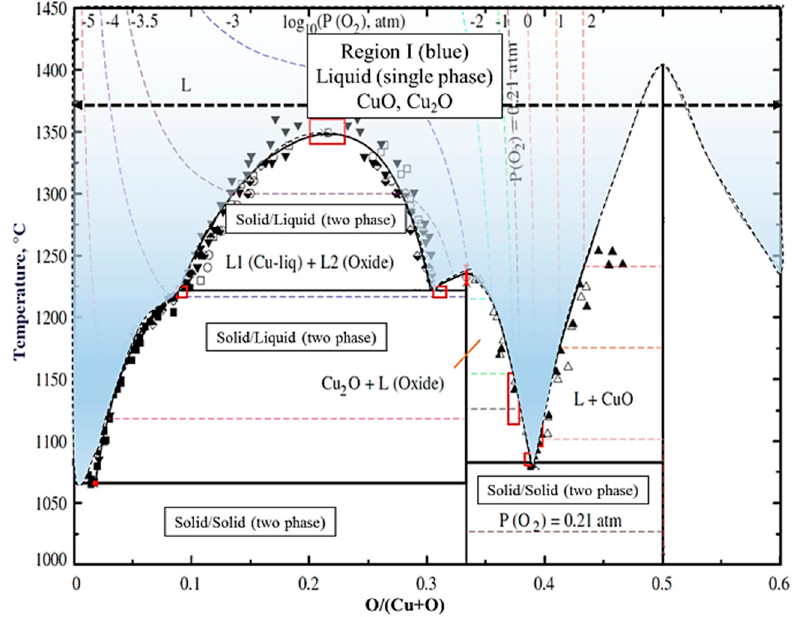
Figure 4. Phase diagram of molten copper oxide reproduced with permission from [24].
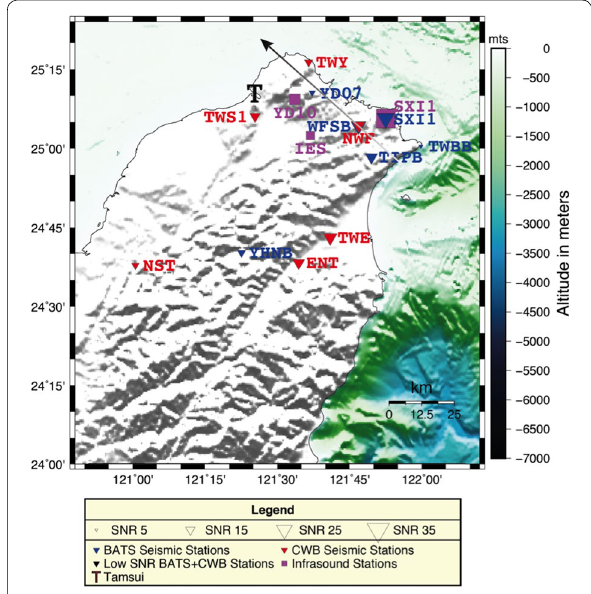
Fig. 1 Distribution of the seismic and infrasound stations that recorded the clear shockwave signals on December 5, 2013. The stations are presented in red (Seismic; CWB), blue (Seismic; BATS), and magenta (Infrasound; IES) triangles . The size of the triangle represents the SNR. The location of Tamsui township is marked with a bold “ T. ” The arrow indicates the solved trajectory of the meteor; the tip of the arrow points to the estimated intercept point of the protracted meteor trajectory with the ground surface (Additional file 1: Table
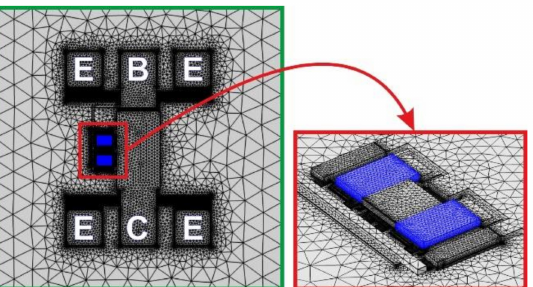
Figure 5. ( Left ) Two-cell test device built in the COMSOL environment ( mesh mode ). The numbers of elements (tetrahedra) and degrees of freedom (DoFs) are 2.4 × 10 6 and 3.3 × 10 6 , respectively. ( Right ) Magnification of the two unit cells. A horizontally-large substrate (not fully represented in the figure) was considered to safely neglect the effect of the lateral adiabatic sides on the temperature field over the base-emitter junction.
----------
■ Task:
Return each line from the material above exactly, but not the pictures.

■ Task output:
Figure 4. Phase diagram of molten copper oxide reproduced with permission from [24].
Fig. 1 Distribution of the seismic and infrasound stations that recorded the clear shockwave signals on December 5, 2013. The stations are presented in red (Seismic; CWB), blue (Seismic; BATS), and magenta (Infrasound; IES) triangles . The size of the triangle represents the SNR. The location of Tamsui township is marked with a bold “ T. ” The arrow indicates the solved trajectory of the meteor; the tip of the arrow points to the estimated intercept point of the protracted meteor trajectory with the ground surface (Additional file 1: Table
Figure 5. ( Left ) Two-cell test device built in the COMSOL environment ( mesh mode ). The numbers of elements (tetrahedra) and degrees of freedom (DoFs) are 2.4 × 10 6 and 3.3 × 10 6 , respectively. ( Right ) Magnification of the two unit cells. A horizontally-large substrate (not fully represented in the figure) was considered to safely neglect the effect of the lateral adiabatic sides on the temperature field over the base-emitter junction.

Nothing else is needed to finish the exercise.